◆ **Recorded information**:
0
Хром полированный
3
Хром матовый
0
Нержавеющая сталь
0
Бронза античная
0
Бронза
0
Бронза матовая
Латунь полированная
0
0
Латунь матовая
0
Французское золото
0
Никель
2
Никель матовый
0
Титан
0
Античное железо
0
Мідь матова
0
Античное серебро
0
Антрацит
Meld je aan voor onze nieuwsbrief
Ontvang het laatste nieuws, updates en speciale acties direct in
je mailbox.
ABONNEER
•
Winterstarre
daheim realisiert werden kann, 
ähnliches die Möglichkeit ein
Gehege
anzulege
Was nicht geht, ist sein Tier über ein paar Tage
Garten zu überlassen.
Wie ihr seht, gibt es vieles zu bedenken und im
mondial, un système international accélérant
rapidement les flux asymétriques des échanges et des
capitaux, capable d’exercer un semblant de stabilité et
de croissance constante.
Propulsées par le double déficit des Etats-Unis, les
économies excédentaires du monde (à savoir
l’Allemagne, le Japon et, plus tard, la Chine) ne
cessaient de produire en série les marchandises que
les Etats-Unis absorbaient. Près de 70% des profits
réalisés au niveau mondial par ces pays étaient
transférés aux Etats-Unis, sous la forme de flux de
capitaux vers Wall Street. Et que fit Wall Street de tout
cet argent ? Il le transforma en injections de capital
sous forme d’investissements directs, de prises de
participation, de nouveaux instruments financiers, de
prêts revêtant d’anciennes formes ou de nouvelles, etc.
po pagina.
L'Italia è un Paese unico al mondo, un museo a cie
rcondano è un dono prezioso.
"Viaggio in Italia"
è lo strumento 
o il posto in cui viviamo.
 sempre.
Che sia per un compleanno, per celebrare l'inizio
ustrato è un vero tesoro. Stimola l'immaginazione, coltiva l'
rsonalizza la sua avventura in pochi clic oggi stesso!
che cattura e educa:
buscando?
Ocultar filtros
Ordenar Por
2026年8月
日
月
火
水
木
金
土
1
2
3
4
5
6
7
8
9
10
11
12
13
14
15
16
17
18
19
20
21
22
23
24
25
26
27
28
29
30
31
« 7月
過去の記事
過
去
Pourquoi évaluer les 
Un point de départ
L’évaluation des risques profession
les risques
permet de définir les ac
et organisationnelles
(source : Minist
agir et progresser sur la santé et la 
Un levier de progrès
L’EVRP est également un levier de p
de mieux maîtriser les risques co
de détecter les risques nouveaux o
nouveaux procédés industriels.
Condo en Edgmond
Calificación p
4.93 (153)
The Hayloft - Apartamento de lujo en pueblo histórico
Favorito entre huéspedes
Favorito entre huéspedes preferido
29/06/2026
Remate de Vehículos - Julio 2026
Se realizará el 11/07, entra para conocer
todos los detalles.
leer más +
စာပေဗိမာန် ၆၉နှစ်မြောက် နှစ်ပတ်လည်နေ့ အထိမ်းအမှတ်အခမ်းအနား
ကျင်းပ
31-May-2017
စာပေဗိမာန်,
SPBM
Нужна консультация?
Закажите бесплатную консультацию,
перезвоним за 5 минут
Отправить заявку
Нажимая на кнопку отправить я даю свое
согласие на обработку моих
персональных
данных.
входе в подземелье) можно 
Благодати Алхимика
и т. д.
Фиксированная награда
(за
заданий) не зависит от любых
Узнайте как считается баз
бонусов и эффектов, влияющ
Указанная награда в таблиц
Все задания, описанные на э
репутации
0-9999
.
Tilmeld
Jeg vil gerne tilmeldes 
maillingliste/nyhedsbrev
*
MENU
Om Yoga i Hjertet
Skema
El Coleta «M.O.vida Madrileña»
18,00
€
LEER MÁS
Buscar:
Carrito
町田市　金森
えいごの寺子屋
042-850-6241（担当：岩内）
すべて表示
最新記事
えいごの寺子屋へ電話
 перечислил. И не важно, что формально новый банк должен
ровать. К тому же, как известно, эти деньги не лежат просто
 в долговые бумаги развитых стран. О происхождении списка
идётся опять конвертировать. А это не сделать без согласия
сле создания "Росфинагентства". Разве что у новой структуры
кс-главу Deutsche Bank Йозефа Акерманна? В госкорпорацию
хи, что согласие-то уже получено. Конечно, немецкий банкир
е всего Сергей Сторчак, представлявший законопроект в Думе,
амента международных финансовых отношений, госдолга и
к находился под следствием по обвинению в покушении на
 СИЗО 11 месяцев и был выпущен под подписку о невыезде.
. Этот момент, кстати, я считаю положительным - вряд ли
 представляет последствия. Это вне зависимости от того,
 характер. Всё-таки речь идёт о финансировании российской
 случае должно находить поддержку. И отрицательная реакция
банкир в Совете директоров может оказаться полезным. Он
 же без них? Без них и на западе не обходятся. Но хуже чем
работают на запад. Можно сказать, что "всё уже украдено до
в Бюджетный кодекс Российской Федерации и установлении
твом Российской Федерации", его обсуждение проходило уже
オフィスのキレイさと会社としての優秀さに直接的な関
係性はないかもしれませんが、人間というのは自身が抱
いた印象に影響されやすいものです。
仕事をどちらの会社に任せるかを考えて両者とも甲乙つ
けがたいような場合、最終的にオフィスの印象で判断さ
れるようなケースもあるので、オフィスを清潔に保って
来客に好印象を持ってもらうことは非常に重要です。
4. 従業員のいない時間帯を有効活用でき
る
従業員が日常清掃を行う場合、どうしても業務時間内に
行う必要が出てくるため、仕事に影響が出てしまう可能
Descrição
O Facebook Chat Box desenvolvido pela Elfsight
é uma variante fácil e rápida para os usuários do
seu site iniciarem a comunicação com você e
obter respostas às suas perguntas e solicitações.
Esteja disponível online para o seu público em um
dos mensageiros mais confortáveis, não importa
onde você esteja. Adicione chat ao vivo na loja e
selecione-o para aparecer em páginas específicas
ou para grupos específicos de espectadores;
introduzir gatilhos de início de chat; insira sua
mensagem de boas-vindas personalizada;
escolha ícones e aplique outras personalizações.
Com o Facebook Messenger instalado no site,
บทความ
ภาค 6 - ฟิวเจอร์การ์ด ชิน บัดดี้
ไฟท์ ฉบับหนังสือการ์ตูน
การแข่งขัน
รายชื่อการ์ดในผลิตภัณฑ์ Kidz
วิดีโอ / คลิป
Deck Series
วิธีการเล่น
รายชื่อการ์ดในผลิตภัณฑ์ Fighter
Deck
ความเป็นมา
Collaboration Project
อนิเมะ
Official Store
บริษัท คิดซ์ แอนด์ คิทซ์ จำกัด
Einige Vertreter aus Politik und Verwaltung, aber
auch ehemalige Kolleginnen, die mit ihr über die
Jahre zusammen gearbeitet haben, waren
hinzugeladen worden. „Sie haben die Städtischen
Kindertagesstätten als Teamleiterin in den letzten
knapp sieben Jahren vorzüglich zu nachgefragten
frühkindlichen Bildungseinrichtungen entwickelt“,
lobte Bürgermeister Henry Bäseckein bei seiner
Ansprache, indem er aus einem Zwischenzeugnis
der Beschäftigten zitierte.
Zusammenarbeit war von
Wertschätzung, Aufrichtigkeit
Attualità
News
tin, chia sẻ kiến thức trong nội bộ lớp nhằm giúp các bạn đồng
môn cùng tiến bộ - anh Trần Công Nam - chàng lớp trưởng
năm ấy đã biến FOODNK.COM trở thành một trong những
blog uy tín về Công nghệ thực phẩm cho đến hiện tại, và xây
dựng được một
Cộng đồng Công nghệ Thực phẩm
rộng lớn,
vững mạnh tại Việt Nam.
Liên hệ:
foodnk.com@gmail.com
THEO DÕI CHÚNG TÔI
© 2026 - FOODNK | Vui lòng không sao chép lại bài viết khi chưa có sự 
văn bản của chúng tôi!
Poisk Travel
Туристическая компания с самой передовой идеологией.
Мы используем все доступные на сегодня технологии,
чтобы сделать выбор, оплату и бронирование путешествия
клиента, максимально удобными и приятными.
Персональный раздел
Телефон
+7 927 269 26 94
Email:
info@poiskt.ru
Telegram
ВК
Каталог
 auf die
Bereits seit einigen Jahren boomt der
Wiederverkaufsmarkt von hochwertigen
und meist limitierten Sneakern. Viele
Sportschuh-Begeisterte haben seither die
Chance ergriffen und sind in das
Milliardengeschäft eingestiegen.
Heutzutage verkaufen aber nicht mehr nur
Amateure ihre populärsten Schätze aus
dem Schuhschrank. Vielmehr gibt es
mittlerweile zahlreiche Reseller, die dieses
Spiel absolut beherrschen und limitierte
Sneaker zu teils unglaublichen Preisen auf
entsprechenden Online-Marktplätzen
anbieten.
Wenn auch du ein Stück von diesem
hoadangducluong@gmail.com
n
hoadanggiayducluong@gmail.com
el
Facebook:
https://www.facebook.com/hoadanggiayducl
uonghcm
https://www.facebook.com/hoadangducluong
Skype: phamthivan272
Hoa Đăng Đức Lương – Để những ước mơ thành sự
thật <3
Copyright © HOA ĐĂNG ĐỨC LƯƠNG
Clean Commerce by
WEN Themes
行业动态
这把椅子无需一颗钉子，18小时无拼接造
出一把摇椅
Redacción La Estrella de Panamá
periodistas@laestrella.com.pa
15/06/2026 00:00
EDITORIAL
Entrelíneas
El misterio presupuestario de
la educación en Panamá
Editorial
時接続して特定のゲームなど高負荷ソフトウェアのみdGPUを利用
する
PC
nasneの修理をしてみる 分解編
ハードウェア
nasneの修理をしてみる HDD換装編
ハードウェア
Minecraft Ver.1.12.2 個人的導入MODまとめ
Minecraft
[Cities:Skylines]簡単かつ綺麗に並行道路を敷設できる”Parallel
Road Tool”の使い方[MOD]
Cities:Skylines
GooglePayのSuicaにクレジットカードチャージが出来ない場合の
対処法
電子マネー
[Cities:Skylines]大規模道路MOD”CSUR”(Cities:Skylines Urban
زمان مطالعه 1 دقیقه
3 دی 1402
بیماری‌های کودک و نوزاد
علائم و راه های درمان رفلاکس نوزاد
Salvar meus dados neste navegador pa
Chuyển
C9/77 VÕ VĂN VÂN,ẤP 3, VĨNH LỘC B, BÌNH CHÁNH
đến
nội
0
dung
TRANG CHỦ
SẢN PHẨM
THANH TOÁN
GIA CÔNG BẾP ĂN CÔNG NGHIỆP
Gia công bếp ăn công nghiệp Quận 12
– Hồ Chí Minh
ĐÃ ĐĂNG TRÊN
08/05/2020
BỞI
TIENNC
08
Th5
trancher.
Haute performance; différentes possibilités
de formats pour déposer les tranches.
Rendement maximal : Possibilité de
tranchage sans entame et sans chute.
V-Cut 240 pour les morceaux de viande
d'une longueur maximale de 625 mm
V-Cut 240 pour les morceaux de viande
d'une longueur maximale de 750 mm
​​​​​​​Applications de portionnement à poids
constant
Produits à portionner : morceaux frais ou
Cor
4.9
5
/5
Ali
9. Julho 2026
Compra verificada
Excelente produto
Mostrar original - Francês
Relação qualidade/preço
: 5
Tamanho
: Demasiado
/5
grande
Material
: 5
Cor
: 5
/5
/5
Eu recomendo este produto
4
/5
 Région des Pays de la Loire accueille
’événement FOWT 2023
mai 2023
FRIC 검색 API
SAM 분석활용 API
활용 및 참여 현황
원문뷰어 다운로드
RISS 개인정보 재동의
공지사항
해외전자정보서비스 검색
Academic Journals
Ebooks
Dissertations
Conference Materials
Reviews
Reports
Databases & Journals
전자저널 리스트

◆ **Aim of the exercise**: Return only the number of lines in the data that contain "Латунь".

◆ **Completed exercise**: 2